Más huérfanos por tanto de un verdadero cine libre y personal, despedimos a Varda como abanderada, por edad, por coherencia y por resistencia, de una manera de entender la creación sin fronteras, peajes ni temores, desde el gesto fotográfico que practicó desde su juventud (y del que han dado cuenta títulos como Du coté de la côte, Ulysse o Ydessa, les ours et etc.) a los viajes que, en las últimas dos décadas, con su pequeña cámara digital siempre a mano, la llevaron a recorrer y espigar objetos, gatos, patatas con forma de corazón y encuentros memorables con las gentes anónimas en una Francia tan opulenta como desequilibrada, o a volar por medio mundo, de festival en festival (el SEFF le rindió homenaje en 2012), homenaje tras homenaje, para hacer de cada desplazamiento una nueva oportunidad para contar historias y ensamblarlas bajo su mirada de prodigiosa montadora musical de rimas, enlaces, ritornelos y metáforas.

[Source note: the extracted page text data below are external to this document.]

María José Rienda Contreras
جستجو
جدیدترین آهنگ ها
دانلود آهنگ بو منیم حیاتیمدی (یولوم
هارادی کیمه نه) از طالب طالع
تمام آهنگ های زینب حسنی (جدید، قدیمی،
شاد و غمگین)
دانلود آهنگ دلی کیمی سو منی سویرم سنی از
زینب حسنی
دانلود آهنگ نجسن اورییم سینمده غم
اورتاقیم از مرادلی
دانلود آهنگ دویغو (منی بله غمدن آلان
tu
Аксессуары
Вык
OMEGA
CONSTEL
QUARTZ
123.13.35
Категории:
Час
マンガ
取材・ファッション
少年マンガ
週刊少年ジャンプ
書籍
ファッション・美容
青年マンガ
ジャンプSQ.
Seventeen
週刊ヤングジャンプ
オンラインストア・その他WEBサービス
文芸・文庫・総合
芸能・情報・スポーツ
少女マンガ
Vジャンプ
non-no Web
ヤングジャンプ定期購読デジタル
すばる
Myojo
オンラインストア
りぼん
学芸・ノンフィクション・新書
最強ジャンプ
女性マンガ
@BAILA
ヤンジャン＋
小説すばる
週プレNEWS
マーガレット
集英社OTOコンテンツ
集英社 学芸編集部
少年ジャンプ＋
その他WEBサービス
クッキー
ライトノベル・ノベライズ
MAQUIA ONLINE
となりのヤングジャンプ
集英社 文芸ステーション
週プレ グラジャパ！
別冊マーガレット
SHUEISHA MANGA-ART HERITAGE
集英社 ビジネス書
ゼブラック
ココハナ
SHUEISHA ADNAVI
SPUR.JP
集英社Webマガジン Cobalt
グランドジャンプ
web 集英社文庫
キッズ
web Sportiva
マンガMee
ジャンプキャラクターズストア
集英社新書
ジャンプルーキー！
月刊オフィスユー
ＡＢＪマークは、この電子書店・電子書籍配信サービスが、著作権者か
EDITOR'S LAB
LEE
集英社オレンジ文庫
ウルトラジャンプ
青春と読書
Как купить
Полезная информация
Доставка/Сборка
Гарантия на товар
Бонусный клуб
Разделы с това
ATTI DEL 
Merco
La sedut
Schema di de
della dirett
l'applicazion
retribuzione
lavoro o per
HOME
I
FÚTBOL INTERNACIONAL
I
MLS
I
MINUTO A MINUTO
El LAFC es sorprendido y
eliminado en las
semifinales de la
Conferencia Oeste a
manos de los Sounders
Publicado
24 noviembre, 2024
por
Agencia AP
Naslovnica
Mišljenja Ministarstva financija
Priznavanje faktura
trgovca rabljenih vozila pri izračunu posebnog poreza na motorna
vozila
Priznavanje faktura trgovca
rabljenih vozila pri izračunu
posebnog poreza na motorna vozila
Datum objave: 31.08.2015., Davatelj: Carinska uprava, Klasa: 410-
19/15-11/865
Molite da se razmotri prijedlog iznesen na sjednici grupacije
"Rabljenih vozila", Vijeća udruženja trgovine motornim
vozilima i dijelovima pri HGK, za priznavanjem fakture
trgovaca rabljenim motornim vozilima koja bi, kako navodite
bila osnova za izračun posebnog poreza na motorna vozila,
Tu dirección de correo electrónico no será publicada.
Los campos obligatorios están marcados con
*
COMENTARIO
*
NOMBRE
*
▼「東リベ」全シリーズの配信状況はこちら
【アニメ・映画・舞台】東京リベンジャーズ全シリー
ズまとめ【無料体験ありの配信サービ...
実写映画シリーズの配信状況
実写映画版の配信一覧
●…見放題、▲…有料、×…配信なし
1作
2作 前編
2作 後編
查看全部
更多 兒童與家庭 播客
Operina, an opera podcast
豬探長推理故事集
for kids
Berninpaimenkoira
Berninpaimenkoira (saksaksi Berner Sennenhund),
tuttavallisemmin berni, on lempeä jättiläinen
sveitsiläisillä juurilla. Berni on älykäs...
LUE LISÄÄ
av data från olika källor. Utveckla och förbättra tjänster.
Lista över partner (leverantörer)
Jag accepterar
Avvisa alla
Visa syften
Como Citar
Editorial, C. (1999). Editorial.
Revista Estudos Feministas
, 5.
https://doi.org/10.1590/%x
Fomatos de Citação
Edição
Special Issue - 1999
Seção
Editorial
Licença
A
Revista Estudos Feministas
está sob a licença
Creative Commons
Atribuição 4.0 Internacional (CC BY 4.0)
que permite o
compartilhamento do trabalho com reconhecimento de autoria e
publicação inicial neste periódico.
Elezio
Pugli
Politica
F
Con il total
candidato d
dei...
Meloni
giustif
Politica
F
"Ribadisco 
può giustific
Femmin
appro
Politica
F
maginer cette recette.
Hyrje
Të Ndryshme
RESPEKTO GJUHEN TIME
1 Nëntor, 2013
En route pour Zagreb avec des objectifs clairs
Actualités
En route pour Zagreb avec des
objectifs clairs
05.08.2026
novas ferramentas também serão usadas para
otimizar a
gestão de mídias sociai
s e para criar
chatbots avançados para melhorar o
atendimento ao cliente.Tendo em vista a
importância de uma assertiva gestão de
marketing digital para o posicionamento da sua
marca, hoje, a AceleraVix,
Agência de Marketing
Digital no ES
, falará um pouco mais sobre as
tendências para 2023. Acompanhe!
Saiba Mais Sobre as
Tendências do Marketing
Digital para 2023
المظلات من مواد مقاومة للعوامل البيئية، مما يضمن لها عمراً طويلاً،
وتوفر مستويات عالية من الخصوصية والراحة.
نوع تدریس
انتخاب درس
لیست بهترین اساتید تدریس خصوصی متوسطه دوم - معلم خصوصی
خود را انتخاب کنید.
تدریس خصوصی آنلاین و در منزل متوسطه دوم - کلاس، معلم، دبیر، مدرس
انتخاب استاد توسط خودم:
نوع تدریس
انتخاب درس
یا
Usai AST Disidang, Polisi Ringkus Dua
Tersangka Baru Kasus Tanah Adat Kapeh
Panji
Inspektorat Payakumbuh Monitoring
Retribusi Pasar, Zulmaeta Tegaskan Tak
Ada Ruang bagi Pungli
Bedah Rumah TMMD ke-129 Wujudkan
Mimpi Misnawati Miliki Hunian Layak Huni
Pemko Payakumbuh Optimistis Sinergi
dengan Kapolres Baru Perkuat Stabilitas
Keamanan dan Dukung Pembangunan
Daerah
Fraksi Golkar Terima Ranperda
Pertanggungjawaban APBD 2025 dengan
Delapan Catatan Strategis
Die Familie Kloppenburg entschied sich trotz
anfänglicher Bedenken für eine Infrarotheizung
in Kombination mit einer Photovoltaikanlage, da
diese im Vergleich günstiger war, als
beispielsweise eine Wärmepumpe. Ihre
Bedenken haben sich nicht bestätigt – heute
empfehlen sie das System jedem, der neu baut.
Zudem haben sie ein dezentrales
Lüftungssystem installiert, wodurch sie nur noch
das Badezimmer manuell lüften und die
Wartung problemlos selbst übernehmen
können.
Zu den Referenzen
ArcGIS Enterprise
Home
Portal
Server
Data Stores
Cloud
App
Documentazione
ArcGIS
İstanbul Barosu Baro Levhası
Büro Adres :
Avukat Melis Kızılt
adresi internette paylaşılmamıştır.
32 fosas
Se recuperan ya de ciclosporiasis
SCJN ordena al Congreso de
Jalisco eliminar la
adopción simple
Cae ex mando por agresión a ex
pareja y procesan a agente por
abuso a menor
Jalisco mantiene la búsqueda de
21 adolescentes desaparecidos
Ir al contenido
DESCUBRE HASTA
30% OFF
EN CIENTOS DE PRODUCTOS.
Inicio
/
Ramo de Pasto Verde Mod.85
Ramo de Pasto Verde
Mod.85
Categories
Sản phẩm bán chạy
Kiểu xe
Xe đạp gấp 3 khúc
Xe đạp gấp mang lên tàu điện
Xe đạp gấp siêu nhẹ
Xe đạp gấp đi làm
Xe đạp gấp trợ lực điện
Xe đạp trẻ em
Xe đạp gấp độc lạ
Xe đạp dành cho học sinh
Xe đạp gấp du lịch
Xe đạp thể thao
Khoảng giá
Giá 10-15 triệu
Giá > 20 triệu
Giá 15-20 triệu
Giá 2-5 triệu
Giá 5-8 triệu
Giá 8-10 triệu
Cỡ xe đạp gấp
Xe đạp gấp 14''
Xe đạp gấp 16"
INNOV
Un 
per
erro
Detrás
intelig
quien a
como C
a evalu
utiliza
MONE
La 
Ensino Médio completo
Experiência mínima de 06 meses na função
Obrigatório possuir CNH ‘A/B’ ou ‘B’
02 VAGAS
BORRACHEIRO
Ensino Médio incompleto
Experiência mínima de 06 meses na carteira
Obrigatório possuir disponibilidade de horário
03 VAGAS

Varda se ha ido apenas unas semanas después de Jonas Mekas, otro cineasta con quien compartió esa constante liberación y suelta de amarras hacia un cine libre, pegado a su tiempo, juguetón, personal y lírico

Feminista convencida, lúcida y siempre en el tono de voz justo, Varda recolectó también respuestas de mujeres reales (1975) cuando apenas nadie se ocupaba de hacerlo. Comprometida políticamente sin más pancarta y megáfono que sus ojos y sus manos, viajó para retratar a los cubanos aún felices tras la revolución (Salut les cubains, 1963) o a los airados Panteras Negras (1968) para celebrar junto a ellos sus reivindicaciones y conquistas. Observadora incansable de los azarosos puentes entre la vida, el arte y el cine, retrató a sus convecinos parisinos (L’Opera Mouffe, 1958; Daguerréotypes, 1975) con el mismo afecto y ojo atento que miraba los murales callejeros de los barrios latinos de Los Ángeles (Murs murs, 1980; Documenteur, 1981), el rostro y el cuerpo de Jane Birkin convertidos en personajes imaginarios (Jean B. par Agnès V., 1987) o las playas y mareas de la Bretaña (Les plages d’Agnès, 2008) que un día recorriera con Jacques Demy, de quien se despidió recordando su infancia y mirándolo muy de cerca en la emocionante Jacquot de Nantes (1990) y en los documentales Les demoiselles ont eu 25 ans (1992) o L’universe Jacques Demy (1993).   

Hasta la frontera del nuevo siglo, Varda alternó ficción, ensayo y documental, formatos largos, medianos y cortos, sin rebajar un ápice el cuidado, la singularidad y el método concreto para cada proyecto, siempre entre lo lúcido y lo lúdico. Cléo de 5 a 7 (1961), La felicidad (1964), Les créatures (1965), Una canta, la otra no (1977) o la inolvidable y seca Sin techo ni ley (1985), en la que acompaña a una Sandrine Bonnaire solitaria y opaca por carreteras secundarias en portentosos travellings, son recordadas hoy bajo un prisma moderno que abrió el camino para tantas otras cineastas más jóvenes que ella: relatos sobre el tiempo protagonizados por mujeres libres, independientes y emancipadas que reivindican sus gestos, su voz y su color, a veces intenso y luminoso, otras en tonalidades más grises y desesperadas.  

Desde Los espigadores y la espigadora (2000), la escritura en fuga y en primera persona, filmar con una mano lo que hace la otra, inaugura también un sendero infinito para tantos jóvenes cineastas de este nuevo siglo que han aprendido de ella que el espigueo, la autobiografía, el autorretrato, la digresión, el diario y el compromiso con el presente pueden caminar juntos sin renunciar al fulgor de lo efímero.

Varda ha vivido intensamente hasta el último minuto, hasta su último aliento, viajando, inaugurando nuevas exposiciones o instalaciones multimedia (Venecia, MOMA, Fondation Cartier), restaurando meticulosamente su legado y el de su marido desde Ciné Tamaris, rodando nuevas películas para nuevos públicos (Rostros y lugares, 2017) y recogiendo premios (Oscar honorífico en 2017). Con ella, como con Mekas, desaparece un mito viviente del potencial del cine como espacio insobornable para la inspiración, la creatividad, la belleza y la utopía del encuentro con el otro. Ya sólo queda en activo su viejo amigo Godard, de quien no pudo despedirse en condiciones.